Background and purposeIncreased cough sensitivity is the key pathophysiological mechanism of chronic cough. Although previous studies have focused on peripheral airway receptor sensitization, the role of the central nervous system—particularly the hypothalamic paraventricular nucleus (PVN)—remains unclear. Whether substance P (SP)–expressing PVN neurons contribute to cough hypersensitivity remains unknown.MethodsThree-week-old Hartley guinea pigs were divided into three groups: citric acid (CA), saline control (SA), and blank control (CON). A cough hypersensitivity model was induced by inhalation of 0.4 mol/L citric acid. Cough sensitivity was assessed using a capsaicin challenge, with the C5 threshold defined as the lowest capsaicin concentration inducing ≥5 coughs. Locomotor activity was evaluated using the open-field test. Airway inflammation and goblet cell hyperplasia were examined by HE and PAS staining. SP and c-Fos expression in the PVN were detected by immunofluorescence and Western blot.

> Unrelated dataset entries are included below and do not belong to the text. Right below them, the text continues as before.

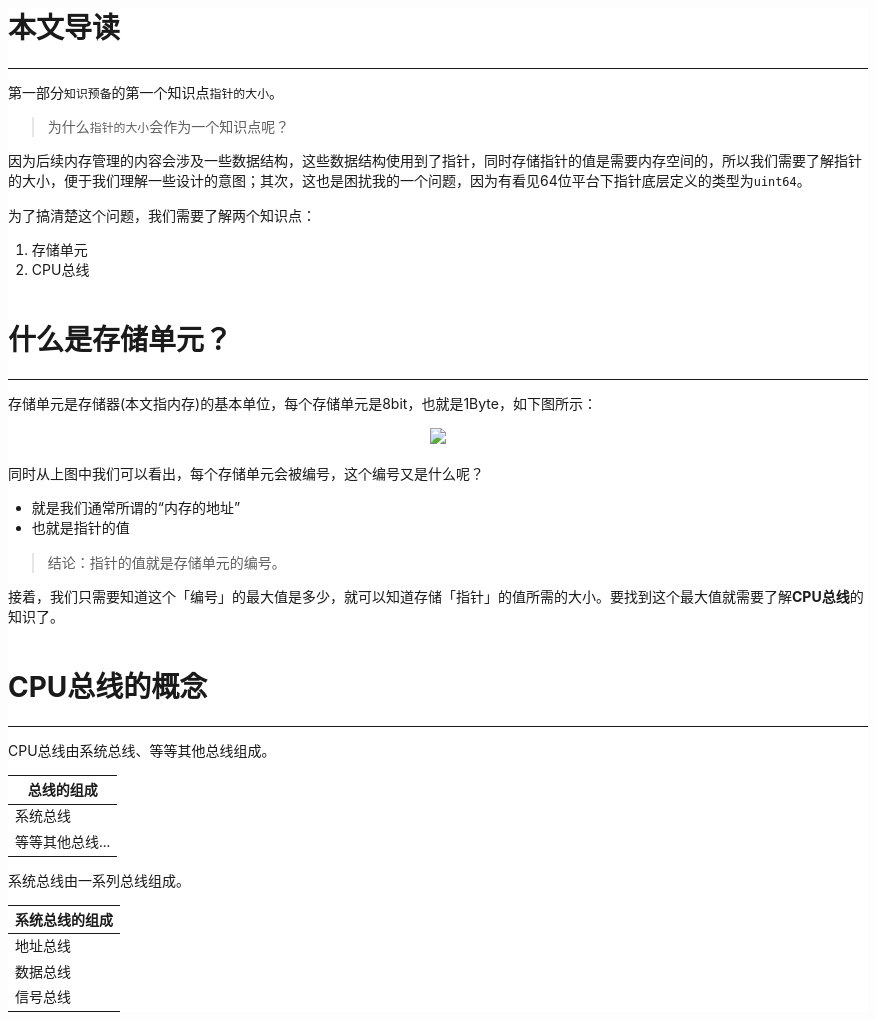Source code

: # 本文导读
---

第一部分`知识预备`的第一个知识点`指针的大小`。

> 为什么`指针的大小`会作为一个知识点呢？

因为后续内存管理的内容会涉及一些数据结构，这些数据结构使用到了指针，同时存储指针的值是需要内存空间的，所以我们需要了解指针的大小，便于我们理解一些设计的意图；其次，这也是困扰我的一个问题，因为有看见64位平台下指针底层定义的类型为`uint64`。

为了搞清楚这个问题，我们需要了解两个知识点：

1. 存储单元
2. CPU总线

# 什么是存储单元？
---

存储单元是存储器(本文指内存)的基本单位，每个存储单元是8bit，也就是1Byte，如下图所示：
<p align="center">
  <img src="http://blog-1251019962.cos.ap-beijing.myqcloud.com/qiniu_img_2022/20210121193201.png" style="width:70%">
</p>

同时从上图中我们可以看出，每个存储单元会被编号，这个编号又是什么呢？

- 就是我们通常所谓的“内存的地址”
- 也就是指针的值

> 结论：指针的值就是存储单元的编号。

接着，我们只需要知道这个「编号」的最大值是多少，就可以知道存储「指针」的值所需的大小。要找到这个最大值就需要了解**CPU总线**的知识了。

# CPU总线的概念
---

CPU总线由系统总线、等等其他总线组成。

|总线的组成|
|---|
|系统总线|
|等等其他总线...|

系统总线由一系列总线组成。

|系统总线的组成|
|---|
|地址总线|
|数据总线|
|信号总线|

HSV retrograde tracing was used to analyze the PVN-airway neural pathway associated with cough hypersensitivity.ResultsCompared with the control groups, guinea pigs in the CA group exhibited a time-dependent increase in cough frequency and enhanced cough sensitivity, as indicated by a reduction in the C5 threshold. Histological analysis revealed increased inflammatory cell infiltration and goblet cell hyperplasia in the airways of the CA group. SP and c-Fos expression, along with the proportion of SP/Fos double-labeled neurons in the PVN, were significantly increased in the CA group (all P < 0.05). Viral tracing confirmed the presence of HSV-positive neurons in the PVN, supporting a neural connection between the PVN and the airways.ConclusionActivation of SP-expressing neurons in the PVN is associated with cough hypersensitivity and suggests the presence of a potential PVN–airway neural pathway. These findings provide a theoretical basis for the development of central-targeted therapies for chronic cough.